MariaDB [cawiki_p]> SELECT @bad;
+------------------+
| @bad             |
+------------------+
| Pl?cid P?rez Bru   |
+------------------+
1 row in set (0.001 sec)

MariaDB [cawiki_p]> SELECT CONVERT(@bad USING latin1), HEX(CONVERT(CONVERT(@bad USING latin1), CHAR CHARACTER SET utf8));
+----------------------------+-------------------------------------------------------------------+
| CONVERT(@bad USING latin1) | HEX(CONVERT(CONVERT(@bad USING latin1), CHAR CHARACTER SET utf8)) |
+----------------------------+-------------------------------------------------------------------+
| Plàcid Pérez Bru           | 506CC3A06369642050C3A972657A20427275                              |
+----------------------------+-------------------------------------------------------------------+
1 row in set (0.001 sec)

The resulting hex is the same as what I ended up setting above.
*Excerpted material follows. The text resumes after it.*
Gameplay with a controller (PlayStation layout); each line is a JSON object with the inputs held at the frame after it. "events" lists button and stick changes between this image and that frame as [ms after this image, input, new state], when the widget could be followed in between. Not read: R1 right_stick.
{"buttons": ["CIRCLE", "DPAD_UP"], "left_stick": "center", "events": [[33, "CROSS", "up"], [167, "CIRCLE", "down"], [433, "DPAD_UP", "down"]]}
If you use this to update one or more rows in-place by referencing the column in its own value, that means the query is no longer indempotent, which isn't great for live hacks (e.g. if you accidentally run it twice, it corrupts it in another way instead of fixing it). Also, you do still need CONCAT() to insert the "imported>" prefix. Without that you'll likey get a unique constraint error (as expected), or produce a logically invalid entry (bad, missing user ID).

I suggest going through all usernames/actor names on all wikis calling mb_check_encoding on them and see what's left.

I would suggest using something like badutf8> rather than imported> - the fact that the edit was imported is a guess, not something you know.

I would suggest using something like badutf8> rather than imported> - the fact that the edit was imported is a guess, not something you know.

Whether it was an import, or a bug causing the revision to be stored in the format exclusively used for imports now (non-IP name with user_id=0) is a distinction without a difference. Introducing a new reserved prefix in the software that we have to forever keep and dance around seems more trouble than it is worth, but it is worth considering. I suggest discussing this further on the parent task.

Importing already can create prefixed usernames with arbitrary prefixes. For example there's a deleted edit attributed to "aug2001>Adsl-63-205-153-170.dsl.lsan03.pacbell.net" in the deleted history of "Human–computer_interaction/Temp" on enwiki. "imported>" is just a convention, not a hard assumption.